**PROMPT**
Write down each entry again, exactly as it reads.

**EXERCISE INPUTS**
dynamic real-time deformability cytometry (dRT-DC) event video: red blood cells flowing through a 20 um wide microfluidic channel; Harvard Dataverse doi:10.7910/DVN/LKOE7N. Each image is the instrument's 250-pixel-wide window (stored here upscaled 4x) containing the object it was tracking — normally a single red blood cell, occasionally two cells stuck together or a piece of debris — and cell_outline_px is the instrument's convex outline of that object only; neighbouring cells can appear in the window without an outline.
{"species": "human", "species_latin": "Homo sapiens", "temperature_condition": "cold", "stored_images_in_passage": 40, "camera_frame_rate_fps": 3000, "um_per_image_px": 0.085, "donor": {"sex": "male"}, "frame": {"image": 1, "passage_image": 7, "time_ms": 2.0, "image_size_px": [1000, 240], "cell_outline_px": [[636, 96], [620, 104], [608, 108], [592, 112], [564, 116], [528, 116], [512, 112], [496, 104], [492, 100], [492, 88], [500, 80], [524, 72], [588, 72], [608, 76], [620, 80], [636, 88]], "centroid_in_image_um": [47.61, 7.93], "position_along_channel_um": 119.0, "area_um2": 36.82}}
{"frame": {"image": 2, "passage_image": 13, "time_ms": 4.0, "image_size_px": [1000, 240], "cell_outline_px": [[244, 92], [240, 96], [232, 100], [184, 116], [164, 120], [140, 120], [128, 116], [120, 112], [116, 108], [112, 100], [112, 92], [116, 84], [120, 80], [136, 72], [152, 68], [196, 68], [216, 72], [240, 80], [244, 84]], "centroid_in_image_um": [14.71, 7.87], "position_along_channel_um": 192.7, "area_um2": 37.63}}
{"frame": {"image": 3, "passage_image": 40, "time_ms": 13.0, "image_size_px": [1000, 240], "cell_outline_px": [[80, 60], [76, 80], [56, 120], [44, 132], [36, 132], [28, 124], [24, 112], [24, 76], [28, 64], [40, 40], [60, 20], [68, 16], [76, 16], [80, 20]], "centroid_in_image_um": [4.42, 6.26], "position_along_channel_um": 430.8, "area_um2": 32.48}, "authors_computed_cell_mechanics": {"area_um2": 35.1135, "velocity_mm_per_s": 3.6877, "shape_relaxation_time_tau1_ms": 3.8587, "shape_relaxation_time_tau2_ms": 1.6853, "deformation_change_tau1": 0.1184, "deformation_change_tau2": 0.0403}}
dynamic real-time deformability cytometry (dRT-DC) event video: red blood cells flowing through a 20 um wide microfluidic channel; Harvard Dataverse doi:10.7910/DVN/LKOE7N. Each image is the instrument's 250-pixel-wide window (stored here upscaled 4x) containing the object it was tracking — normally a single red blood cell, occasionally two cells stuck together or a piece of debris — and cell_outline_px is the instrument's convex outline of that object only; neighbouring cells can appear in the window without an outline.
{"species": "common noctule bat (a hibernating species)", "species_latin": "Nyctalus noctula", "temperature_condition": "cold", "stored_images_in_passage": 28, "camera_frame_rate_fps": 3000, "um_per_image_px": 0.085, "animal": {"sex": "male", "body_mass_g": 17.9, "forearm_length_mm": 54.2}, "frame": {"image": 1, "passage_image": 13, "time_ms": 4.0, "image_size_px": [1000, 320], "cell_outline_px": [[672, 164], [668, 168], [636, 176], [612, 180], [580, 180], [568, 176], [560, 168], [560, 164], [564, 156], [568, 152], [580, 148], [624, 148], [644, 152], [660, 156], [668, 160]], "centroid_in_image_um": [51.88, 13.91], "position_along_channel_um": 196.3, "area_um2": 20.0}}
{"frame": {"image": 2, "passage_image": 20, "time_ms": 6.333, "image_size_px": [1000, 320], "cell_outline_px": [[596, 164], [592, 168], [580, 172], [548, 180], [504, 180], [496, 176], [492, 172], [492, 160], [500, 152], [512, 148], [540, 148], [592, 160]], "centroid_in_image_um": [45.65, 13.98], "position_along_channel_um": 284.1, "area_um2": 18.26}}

**RESULT**
dynamic real-time deformability cytometry (dRT-DC) event video: red blood cells flowing through a 20 um wide microfluidic channel; Harvard Dataverse doi:10.7910/DVN/LKOE7N. Each image is the instrument's 250-pixel-wide window (stored here upscaled 4x) containing the object it was tracking — normally a single red blood cell, occasionally two cells stuck together or a piece of debris — and cell_outline_px is the instrument's convex outline of that object only; neighbouring cells can appear in the window without an outline.
{"species": "human", "species_latin": "Homo sapiens", "temperature_condition": "cold", "stored_images_in_passage": 40, "camera_frame_rate_fps": 3000, "um_per_image_px": 0.085, "donor": {"sex": "male"}, "frame": {"image": 1, "passage_image": 7, "time_ms": 2.0, "image_size_px": [1000, 240], "cell_outline_px": [[636, 96], [620, 104], [608, 108], [592, 112], [564, 116], [528, 116], [512, 112], [496, 104], [492, 100], [492, 88], [500, 80], [524, 72], [588, 72], [608, 76], [620, 80], [636, 88]], "centroid_in_image_um": [47.61, 7.93], "position_along_channel_um": 119.0, "area_um2": 36.82}}
{"frame": {"image": 2, "passage_image": 13, "time_ms": 4.0, "image_size_px": [1000, 240], "cell_outline_px": [[244, 92], [240, 96], [232, 100], [184, 116], [164, 120], [140, 120], [128, 116], [120, 112], [116, 108], [112, 100], [112, 92], [116, 84], [120, 80], [136, 72], [152, 68], [196, 68], [216, 72], [240, 80], [244, 84]], "centroid_in_image_um": [14.71, 7.87], "position_along_channel_um": 192.7, "area_um2": 37.63}}
{"frame": {"image": 3, "passage_image": 40, "time_ms": 13.0, "image_size_px": [1000, 240], "cell_outline_px": [[80, 60], [76, 80], [56, 120], [44, 132], [36, 132], [28, 124], [24, 112], [24, 76], [28, 64], [40, 40], [60, 20], [68, 16], [76, 16], [80, 20]], "centroid_in_image_um": [4.42, 6.26], "position_along_channel_um": 430.8, "area_um2": 32.48}, "authors_computed_cell_mechanics": {"area_um2": 35.1135, "velocity_mm_per_s": 3.6877, "shape_relaxation_time_tau1_ms": 3.8587, "shape_relaxation_time_tau2_ms": 1.6853, "deformation_change_tau1": 0.1184, "deformation_change_tau2": 0.0403}}
dynamic real-time deformability cytometry (dRT-DC) event video: red blood cells flowing through a 20 um wide microfluidic channel; Harvard Dataverse doi:10.7910/DVN/LKOE7N. Each image is the instrument's 250-pixel-wide window (stored here upscaled 4x) containing the object it was tracking — normally a single red blood cell, occasionally two cells stuck together or a piece of debris — and cell_outline_px is the instrument's convex outline of that object only; neighbouring cells can appear in the window without an outline.
{"species": "common noctule bat (a hibernating species)", "species_latin": "Nyctalus noctula", "temperature_condition": "cold", "stored_images_in_passage": 28, "camera_frame_rate_fps": 3000, "um_per_image_px": 0.085, "animal": {"sex": "male", "body_mass_g": 17.9, "forearm_length_mm": 54.2}, "frame": {"image": 1, "passage_image": 13, "time_ms": 4.0, "image_size_px": [1000, 320], "cell_outline_px": [[672, 164], [668, 168], [636, 176], [612, 180], [580, 180], [568, 176], [560, 168], [560, 164], [564, 156], [568, 152], [580, 148], [624, 148], [644, 152], [660, 156], [668, 160]], "centroid_in_image_um": [51.88, 13.91], "position_along_channel_um": 196.3, "area_um2": 20.0}}
{"frame": {"image": 2, "passage_image": 20, "time_ms": 6.333, "image_size_px": [1000, 320], "cell_outline_px": [[596, 164], [592, 168], [580, 172], [548, 180], [504, 180], [496, 176], [492, 172], [492, 160], [500, 152], [512, 148], [540, 148], [592, 160]], "centroid_in_image_um": [45.65, 13.98], "position_along_channel_um": 284.1, "area_um2": 18.26}}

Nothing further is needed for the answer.